PROBLEM DETAILS: What this exercise requires is a verbatim reproduction of the data below.

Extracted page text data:
◇ ◇ ◇

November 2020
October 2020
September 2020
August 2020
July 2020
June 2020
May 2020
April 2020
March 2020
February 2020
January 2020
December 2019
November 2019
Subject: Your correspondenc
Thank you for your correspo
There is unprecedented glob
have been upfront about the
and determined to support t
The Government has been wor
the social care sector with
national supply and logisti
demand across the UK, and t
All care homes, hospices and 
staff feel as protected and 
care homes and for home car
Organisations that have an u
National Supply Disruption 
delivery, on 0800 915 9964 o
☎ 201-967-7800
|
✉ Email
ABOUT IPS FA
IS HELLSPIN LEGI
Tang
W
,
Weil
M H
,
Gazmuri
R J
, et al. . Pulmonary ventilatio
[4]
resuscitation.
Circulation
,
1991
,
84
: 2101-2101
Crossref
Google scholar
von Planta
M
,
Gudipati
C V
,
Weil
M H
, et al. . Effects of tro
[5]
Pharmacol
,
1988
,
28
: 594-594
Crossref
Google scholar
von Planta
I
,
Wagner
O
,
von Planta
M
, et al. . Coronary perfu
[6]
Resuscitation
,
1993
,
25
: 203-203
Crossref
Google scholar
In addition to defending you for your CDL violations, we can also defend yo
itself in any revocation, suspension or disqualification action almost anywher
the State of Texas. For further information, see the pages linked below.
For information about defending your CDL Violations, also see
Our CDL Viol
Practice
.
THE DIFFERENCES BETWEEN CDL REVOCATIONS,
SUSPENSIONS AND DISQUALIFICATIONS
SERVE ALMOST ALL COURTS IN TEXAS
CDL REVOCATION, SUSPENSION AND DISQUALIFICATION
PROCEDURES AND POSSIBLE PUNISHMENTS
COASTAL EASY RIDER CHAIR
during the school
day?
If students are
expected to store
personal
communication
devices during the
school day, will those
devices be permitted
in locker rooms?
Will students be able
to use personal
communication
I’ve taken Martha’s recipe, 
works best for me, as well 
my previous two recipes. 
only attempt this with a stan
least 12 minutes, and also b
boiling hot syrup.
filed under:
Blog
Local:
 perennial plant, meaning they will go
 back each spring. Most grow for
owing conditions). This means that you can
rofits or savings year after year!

◇ ◇ ◇

TASK ANSWER:
November 2020
October 2020
September 2020
August 2020
July 2020
June 2020
May 2020
April 2020
March 2020
February 2020
January 2020
December 2019
November 2019
Subject: Your correspondenc
Thank you for your correspo
There is unprecedented glob
have been upfront about the
and determined to support t
The Government has been wor
the social care sector with
national supply and logisti
demand across the UK, and t
All care homes, hospices and 
staff feel as protected and 
care homes and for home car
Organisations that have an u
National Supply Disruption 
delivery, on 0800 915 9964 o
☎ 201-967-7800
|
✉ Email
ABOUT IPS FA
IS HELLSPIN LEGI
Tang
W
,
Weil
M H
,
Gazmuri
R J
, et al. . Pulmonary ventilatio
[4]
resuscitation.
Circulation
,
1991
,
84
: 2101-2101
Crossref
Google scholar
von Planta
M
,
Gudipati
C V
,
Weil
M H
, et al. . Effects of tro
[5]
Pharmacol
,
1988
,
28
: 594-594
Crossref
Google scholar
von Planta
I
,
Wagner
O
,
von Planta
M
, et al. . Coronary perfu
[6]
Resuscitation
,
1993
,
25
: 203-203
Crossref
Google scholar
In addition to defending you for your CDL violations, we can also defend yo
itself in any revocation, suspension or disqualification action almost anywher
the State of Texas. For further information, see the pages linked below.
For information about defending your CDL Violations, also see
Our CDL Viol
Practice
.
THE DIFFERENCES BETWEEN CDL REVOCATIONS,
SUSPENSIONS AND DISQUALIFICATIONS
SERVE ALMOST ALL COURTS IN TEXAS
CDL REVOCATION, SUSPENSION AND DISQUALIFICATION
PROCEDURES AND POSSIBLE PUNISHMENTS
COASTAL EASY RIDER CHAIR
during the school
day?
If students are
expected to store
personal
communication
devices during the
school day, will those
devices be permitted
in locker rooms?
Will students be able
to use personal
communication
I’ve taken Martha’s recipe, 
works best for me, as well 
my previous two recipes. 
only attempt this with a stan
least 12 minutes, and also b
boiling hot syrup.
filed under:
Blog
Local:
 perennial plant, meaning they will go
 back each spring. Most grow for
owing conditions). This means that you can
rofits or savings year after year!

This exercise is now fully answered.